_Work instruction A_: Select each line of the rows below that contains the string "True", matching case exactly, and copy those lines out.

_Text_:
BEGIN

And then, finally, reliability. You know, do you keep your promises over time? And then, personally, I underpin all that with a healthy dose of grace, because somewhere along so long in the way, it's going to get messed up. It doesn't always go right all the time, and so you got to budget for that $10,000 mistake. You got to leave some grace that we're dealing with humans, we're dealing with imperfect situations. There are things that could go wrong and blow a crap load of trust. They're completely outside of your control and you just have to do these other things day in, day out, week in, week out, year in, year out, to make sure that that bank of trust is built up to survive that tough day, because everybody's gonna have a tough day eventually.

Speaker 3:

That's super powerful boy. Thank you so much for sharing that. I always love when you you get really passionate about that and I know it's important to you and it's important to your business as well. So thank you.

END

_Material for this task_:
BEGIN

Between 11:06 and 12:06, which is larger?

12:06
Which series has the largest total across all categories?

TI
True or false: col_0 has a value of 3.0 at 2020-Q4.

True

END

_Work instruction B_: Please write the next part of the conversation about trust and reliability, continuing after its final line.

_Answer area A_:
True or false: col_0 has a value of 3.0 at 2020-Q4.
True

_Answer area B_:
Speaker 1:

And that helps us. That helps us with everything in the business. So you know if we're deciding what product to bring in, you know we run it through the list. If there's something going on squirrelly with a client, we run it through a list. If there's something squirrelly going on among the team, we run it through the list. This is our troubleshooting decision-making checklist, and codifying trust is one of the big things that it is. I'd say that's the number one thing that we did add the most recent extra million in revenue.

Speaker 3:

That's awesome, man. So you, speaking of adding revenue, you still play a really key part, a key role, in sales. Why have you chosen to maintain that hands-on approach and how has that benefited your business?

Speaker 1:

Yeah, oh gosh, it's because I like it. I mean, honestly, it's the only thing that I do. That's an employee of the business. I mean I've got a great service manager that runs the day to day. I've got great. I guess I guess I made a living long enough.

Speaker 1:

I go in that category. Instead of doing that we play money ball that I've got a customer success person. It's also my personal assistant, helps out with the renewals, the price increases, taking care of that. You got a marketing guy on staff that takes care of a lead generation and helps out with that, and then basically they bring me in to I just deal with the new stuff and broken stuff. Then basically they bring me in to I just deal with the new stuff and broken stuff. So if it's a crazy client situation, I'll come in and I'll fix it.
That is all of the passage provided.